REQUEST: Continue the column about the broken oven door and post-pub food, starting after its last paragraph.

## start SELECTED EXTRACT

Monday, 9 March 2015

Lowlife 112 – Out of Order

Out of Order

By Dominic Horton

The theme of last week's Lowlife was food and after being delivered safely home from the Flagon & Gorses last night (Sunday) by Chilli Willy I decided to round off a triumphant footballing weekend by having a celebratory Asda Sweet Chilli Chicken pizza (“cooks from frozen in just 12 minutes.”) When things are going spectacularly well life has a cunning habit of delivering a smack in the face to bring you down to Earth with a bang and so it was last night. Just as the cooking procedure was reaching its culinary culmination to produce a workmanlike but more than satisfactory pizza the handle of the oven door decided to fall off, rendering the over door to be permanently open. Given the lateness of the hour I secured the oven door with sticky tape (after letting it cool down first of course – I am a fool but not a complete and utter fool) and decided to fathom out how to fix it in the morning. But this morning bought no immediate answers to the conundrum. I suspect the answer to the problem may lie in the use of super glue, which is a substance that terrifies me as I fear sticking my fingers to something and having to spend the rest of my life with my Aston Villa mug attached to my hand is not an attractive prospect.

The Frymaster General, typically eating a fry up. 
The oven and grill being out of bounds this morning was a grave disappointment as I have a few sausages to cook, which are an over spill from the weekend. I didn't want to fry the sausages as they would be too greasy for my tender constitution so the only other alternative was to spark the George Formby grill into action but that would cook the bangers to the other extreme and suck all of the fat out of them leaving them dry and lifeless. So I made do with cooking an egg in the microwave for a sandwich. I learnt years ago via the trial and error method that you have to pierce the yoke before cooking an egg in the microwave or it will explode like a packed Holte End at Villa Park having witnessed the team scoring a goal against West Bromwich Albion.

After years of detailed experimentation I have finally settled on cheap frozen pizzas as my post-pub food of choice. The post-pub pizza (PPP) has many benefits: they are cheap (you can pick them up for as little as a quid each), they are quick to cook (if you have a fully functioning oven that is), they are infinitely more healthy than your average takeaway and most of all they keep me away from my nemesis, the Baby Faced Assassin at the Rhareli Peking Chinese takeaway.  Incidentally, when I walked past the Peking last week the Assassin oddly was running up and down on the spot behind the counter, which means that he might be trying to make his dead time at work useful by exercising. More likely he had regretfully eaten one of his own meals which had given him loose bowels and he was trying to hold a movement in as Mr Ping the chef was on the karsi.

When I lived with El Pistolero at No 2 we used to cook fishfinger curries on return from the pub and we fried the fishfingers for speed. The frying pan that we had – which was more battered than the fishfingers – only accommodated 9 fishfingers so we either had 4 ½ each in our curries or we had to toss for the prize of having 5 instead of 4. If my dear departed friend Alfie C was in attendance he would treat us to a post-pub delicacy which he called bubble and squeak. He would take whatever was in the freezer and defrost it in the microwave, which was often so full that it's contents could not turn. He would then mold the various foodstuffs together before frying them into a kind of pattie which he would then put into a sandwich. The quality of the bubble and squeak was variable as it would depend on what was in the freezer at the time and on how many drinks Alfie C had imbibed on the evening in question.

## end SELECTED EXTRACT
## start INFORMATION SHOWN

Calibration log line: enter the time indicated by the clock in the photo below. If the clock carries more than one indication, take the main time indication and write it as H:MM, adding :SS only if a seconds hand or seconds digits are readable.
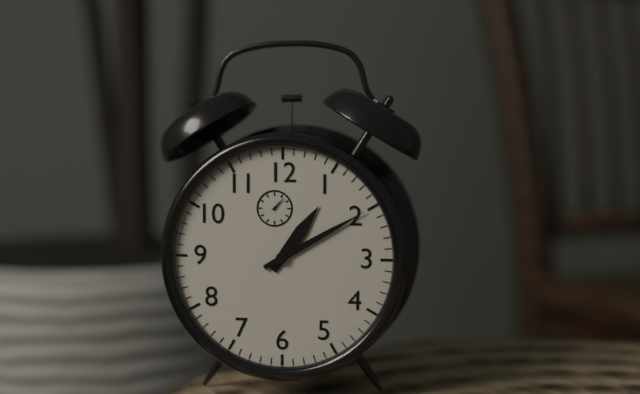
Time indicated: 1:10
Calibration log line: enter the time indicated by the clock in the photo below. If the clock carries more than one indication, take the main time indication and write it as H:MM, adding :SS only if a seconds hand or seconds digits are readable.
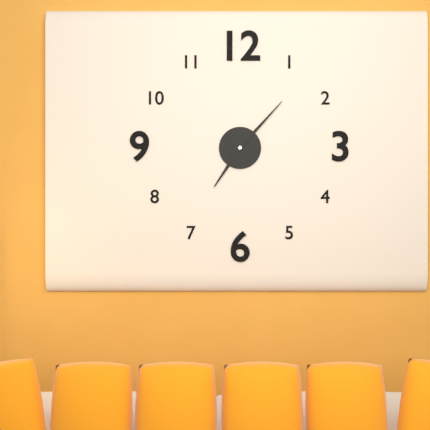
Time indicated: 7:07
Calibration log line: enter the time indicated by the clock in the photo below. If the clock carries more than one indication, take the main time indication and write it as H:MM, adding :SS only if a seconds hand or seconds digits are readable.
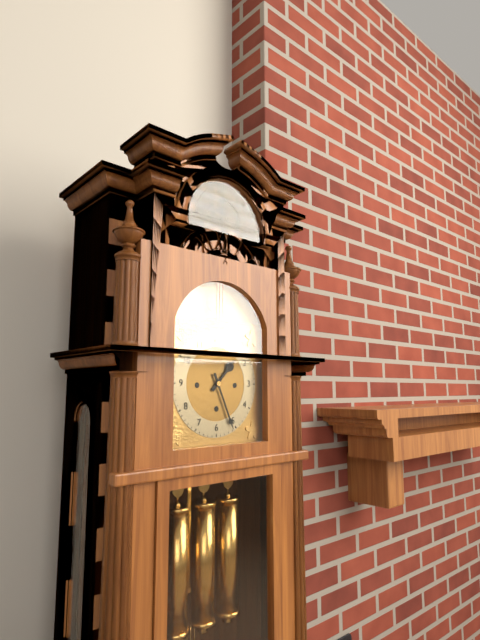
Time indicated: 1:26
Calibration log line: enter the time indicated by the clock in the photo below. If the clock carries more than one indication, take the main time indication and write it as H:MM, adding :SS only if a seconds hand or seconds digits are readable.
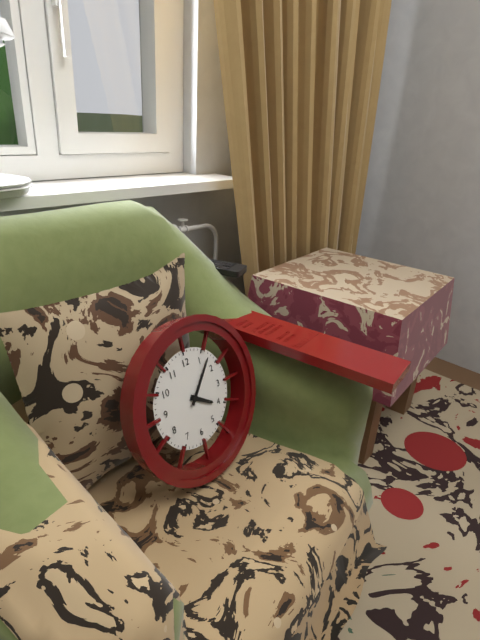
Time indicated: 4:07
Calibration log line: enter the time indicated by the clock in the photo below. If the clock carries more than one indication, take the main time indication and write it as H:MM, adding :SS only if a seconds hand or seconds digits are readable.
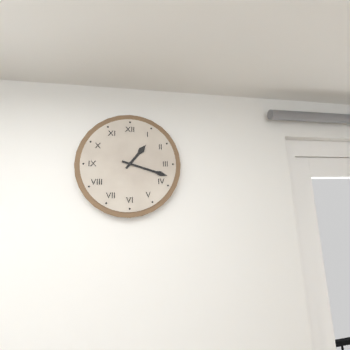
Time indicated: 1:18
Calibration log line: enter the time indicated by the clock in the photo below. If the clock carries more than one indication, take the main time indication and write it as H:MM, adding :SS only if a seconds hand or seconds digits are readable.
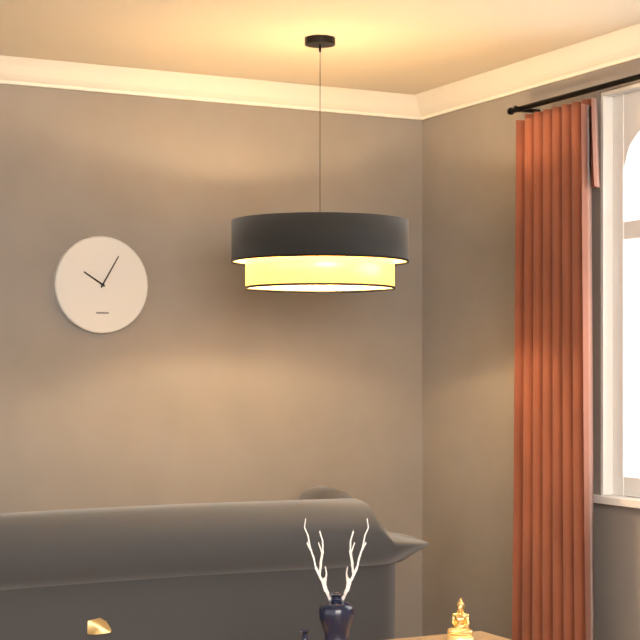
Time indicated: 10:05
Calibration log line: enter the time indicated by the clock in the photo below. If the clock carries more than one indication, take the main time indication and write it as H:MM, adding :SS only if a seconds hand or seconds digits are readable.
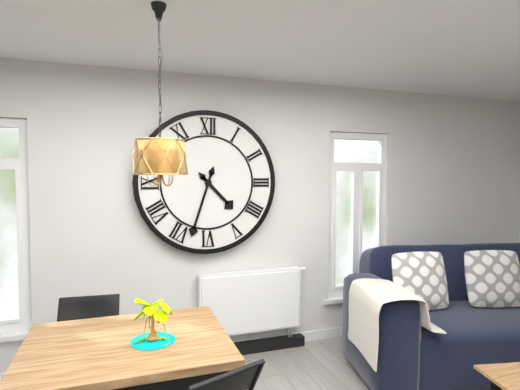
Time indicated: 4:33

## end INFORMATION SHOWN
## start INFORMATION SHOWN

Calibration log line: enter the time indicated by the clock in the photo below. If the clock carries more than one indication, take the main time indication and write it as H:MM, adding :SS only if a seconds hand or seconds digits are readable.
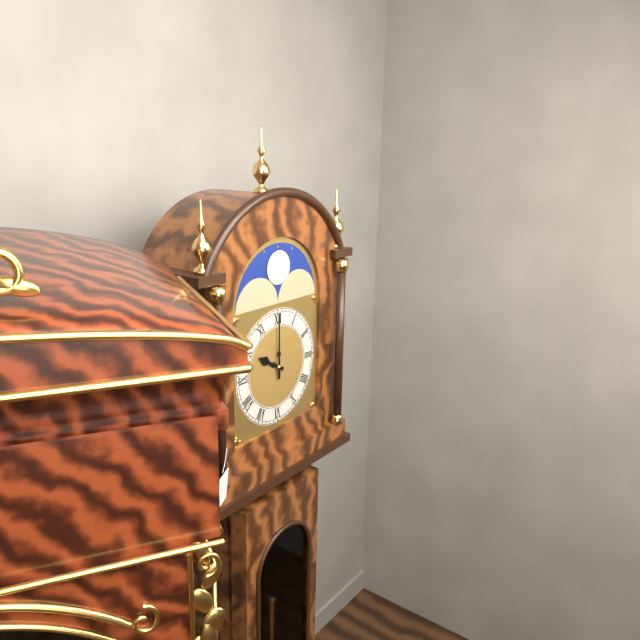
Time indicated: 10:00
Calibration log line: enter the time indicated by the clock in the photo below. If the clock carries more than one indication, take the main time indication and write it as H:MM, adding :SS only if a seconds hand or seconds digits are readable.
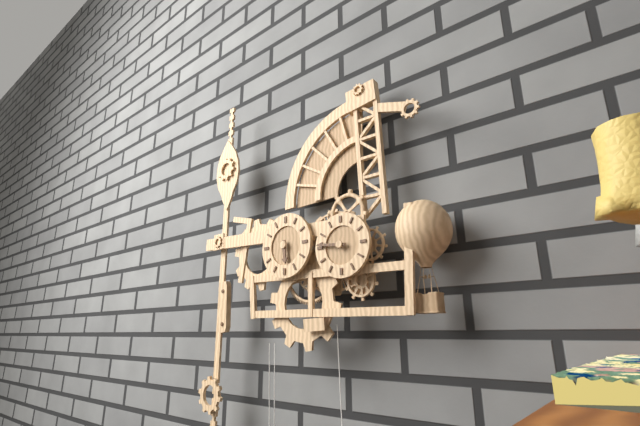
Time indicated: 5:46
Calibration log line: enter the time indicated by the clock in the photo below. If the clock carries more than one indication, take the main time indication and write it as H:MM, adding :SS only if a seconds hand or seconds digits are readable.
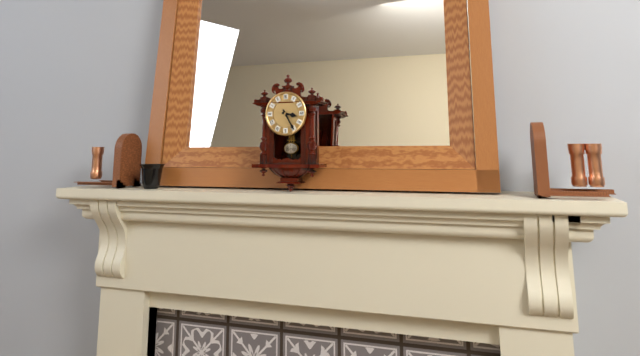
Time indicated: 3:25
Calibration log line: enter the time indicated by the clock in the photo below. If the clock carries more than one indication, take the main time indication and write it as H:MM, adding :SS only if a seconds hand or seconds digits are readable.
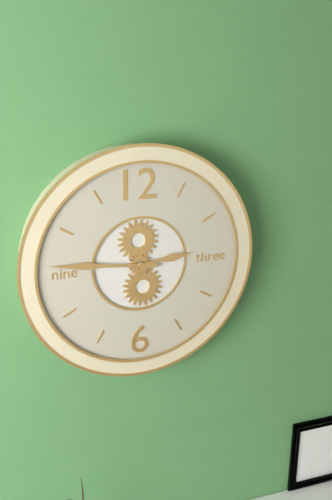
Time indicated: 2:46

## end INFORMATION SHOWN
## start INFORMATION SHOWN

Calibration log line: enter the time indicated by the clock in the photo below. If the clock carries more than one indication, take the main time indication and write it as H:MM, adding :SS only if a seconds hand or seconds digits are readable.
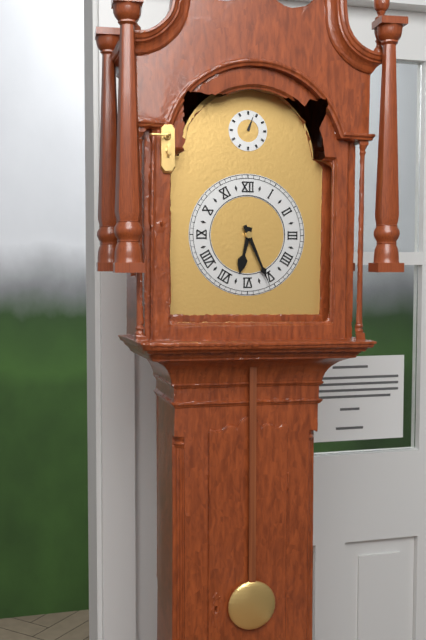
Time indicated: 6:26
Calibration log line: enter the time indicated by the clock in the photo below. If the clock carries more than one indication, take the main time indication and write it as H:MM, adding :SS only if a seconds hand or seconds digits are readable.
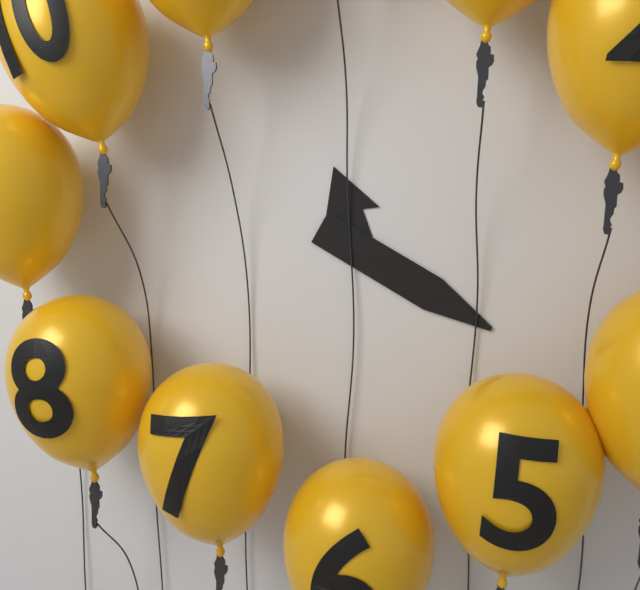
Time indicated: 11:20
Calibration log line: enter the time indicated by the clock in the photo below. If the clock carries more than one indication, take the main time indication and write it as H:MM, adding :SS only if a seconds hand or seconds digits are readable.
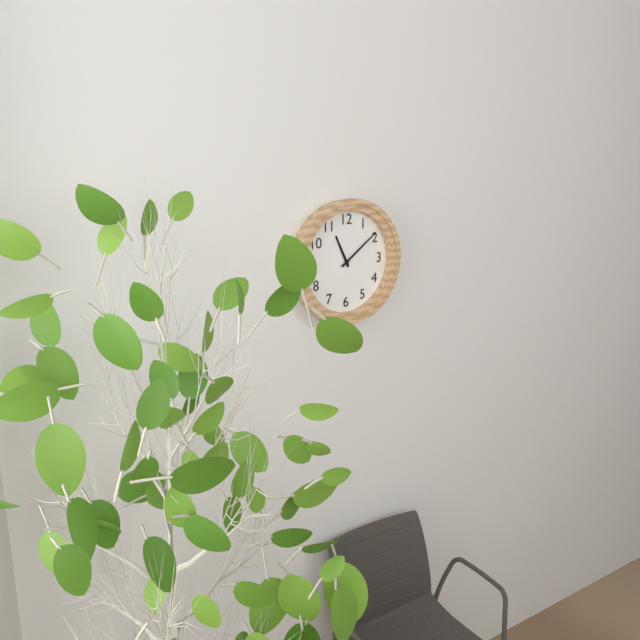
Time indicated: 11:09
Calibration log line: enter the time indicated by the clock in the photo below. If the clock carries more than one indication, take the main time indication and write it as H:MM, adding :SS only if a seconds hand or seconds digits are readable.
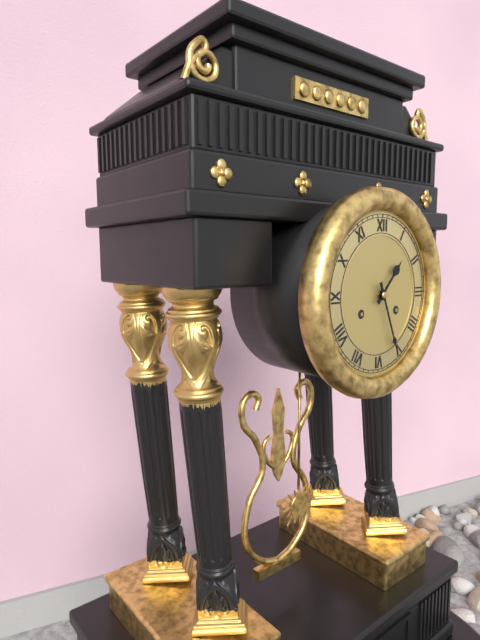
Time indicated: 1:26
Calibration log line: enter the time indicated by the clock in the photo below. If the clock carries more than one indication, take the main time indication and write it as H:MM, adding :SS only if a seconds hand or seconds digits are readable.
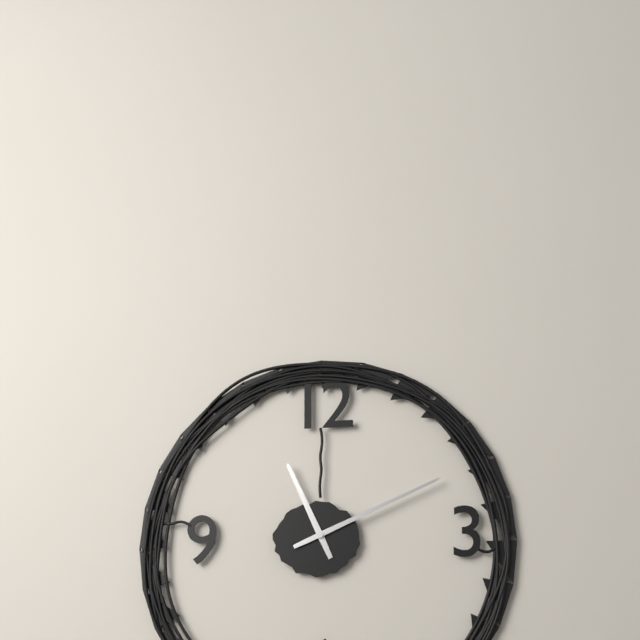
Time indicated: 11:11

## end INFORMATION SHOWN

WRITTEN RESPONSE:
My out of order oven.

Together with the Woodcutter, Alfie C would spend a fair proportion of his leisure hours at No 2. The Woodcutter enacted the most impressive post-pub eating performance that I have ever witnessed when he ate a bag of fish and chips whilst he was asleep and snoring and intermittently singing the odd lyric from Elvis Presley's She's Not You. 

Once the Frymaster General and I returned to No 2 from the Imp's stag trip to Torquay in a state of dishevellment only to find Alfie C and the Woodcutter on our sofa drinking vodka and watching television. To this day I have no idea how they got in the house. Alfie cooked bubble and squeak that night, which was the last thing I needed in my condition, and I joined them in the lounge for vodka, which was a decision that I regretted in the morning when I was in such a delicate state that if I was a Catholic they would have given me the last rites. The Frymaster advised me that if I wanted to survive that I had to eat, even if I couldn't face it. As an act of kind charity the Frymaster made me a bowl of chicken noodle soup and for once he managed to cook something without frying it, which was virtually unprecedented given that I have witnessed him fry pasta, fruit and even salad. Fried salad is something that even grossly obese Americans have not thought of. Small doses of the soup lead me on the slow road to recovery and ever since then I have heeded the Frymaster's sage advice when I have woken in a less than optimum state.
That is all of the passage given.